TO DO
Format the lines of the records below as a Markdown table with the columns "Row" and "Line", numbering each row and omitting any blank lines.

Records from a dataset
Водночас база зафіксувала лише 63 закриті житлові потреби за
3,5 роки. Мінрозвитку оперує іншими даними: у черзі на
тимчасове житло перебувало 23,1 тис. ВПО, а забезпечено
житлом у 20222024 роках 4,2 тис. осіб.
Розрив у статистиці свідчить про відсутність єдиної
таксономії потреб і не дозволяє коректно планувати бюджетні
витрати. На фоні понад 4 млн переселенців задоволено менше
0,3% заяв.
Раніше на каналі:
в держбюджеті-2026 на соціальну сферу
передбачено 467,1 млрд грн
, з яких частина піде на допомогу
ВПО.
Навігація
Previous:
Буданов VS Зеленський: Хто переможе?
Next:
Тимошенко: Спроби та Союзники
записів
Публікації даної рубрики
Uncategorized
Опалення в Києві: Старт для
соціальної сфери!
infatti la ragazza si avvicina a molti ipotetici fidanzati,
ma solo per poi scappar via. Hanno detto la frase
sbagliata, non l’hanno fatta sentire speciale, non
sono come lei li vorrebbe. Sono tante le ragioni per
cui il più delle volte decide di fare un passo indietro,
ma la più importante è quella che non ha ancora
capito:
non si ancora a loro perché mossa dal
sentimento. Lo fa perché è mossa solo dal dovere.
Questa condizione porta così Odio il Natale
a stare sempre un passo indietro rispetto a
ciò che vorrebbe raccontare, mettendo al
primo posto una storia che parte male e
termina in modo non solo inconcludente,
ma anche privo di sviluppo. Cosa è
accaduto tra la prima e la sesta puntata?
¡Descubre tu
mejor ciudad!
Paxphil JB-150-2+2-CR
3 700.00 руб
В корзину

TASK ANSWER
| Row | Line |
|---|---|
| 1 | Водночас база зафіксувала лише 63 закриті житлові потреби за |
| 2 | 3,5 роки. Мінрозвитку оперує іншими даними: у черзі на |
| 3 | тимчасове житло перебувало 23,1 тис. ВПО, а забезпечено |
| 4 | житлом у 20222024 роках 4,2 тис. осіб. |
| 5 | Розрив у статистиці свідчить про відсутність єдиної |
| 6 | таксономії потреб і не дозволяє коректно планувати бюджетні |
| 7 | витрати. На фоні понад 4 млн переселенців задоволено менше |
| 8 | 0,3% заяв. |
| 9 | Раніше на каналі: |
| 10 | в держбюджеті-2026 на соціальну сферу |
| 11 | передбачено 467,1 млрд грн |
| 12 | , з яких частина піде на допомогу |
| 13 | ВПО. |
| 14 | Навігація |
| 15 | Previous: |
| 16 | Буданов VS Зеленський: Хто переможе? |
| 17 | Next: |
| 18 | Тимошенко: Спроби та Союзники |
| 19 | записів |
| 20 | Публікації даної рубрики |
| 21 | Uncategorized |
| 22 | Опалення в Києві: Старт для |
| 23 | соціальної сфери! |
| 24 | infatti la ragazza si avvicina a molti ipotetici fidanzati, |
| 25 | ma solo per poi scappar via. Hanno detto la frase |
| 26 | sbagliata, non l’hanno fatta sentire speciale, non |
| 27 | sono come lei li vorrebbe. Sono tante le ragioni per |
| 28 | cui il più delle volte decide di fare un passo indietro, |
| 29 | ma la più importante è quella che non ha ancora |
| 30 | capito: |
| 31 | non si ancora a loro perché mossa dal |
| 32 | sentimento. Lo fa perché è mossa solo dal dovere. |
| 33 | Questa condizione porta così Odio il Natale |
| 34 | a stare sempre un passo indietro rispetto a |
| 35 | ciò che vorrebbe raccontare, mettendo al |
| 36 | primo posto una storia che parte male e |
| 37 | termina in modo non solo inconcludente, |
| 38 | ma anche privo di sviluppo. Cosa è |
| 39 | accaduto tra la prima e la sesta puntata? |
| 40 | ¡Descubre tu |
| 41 | mejor ciudad! |
| 42 | Paxphil JB-150-2+2-CR |
| 43 | 3 700.00 руб |
| 44 | В корзину |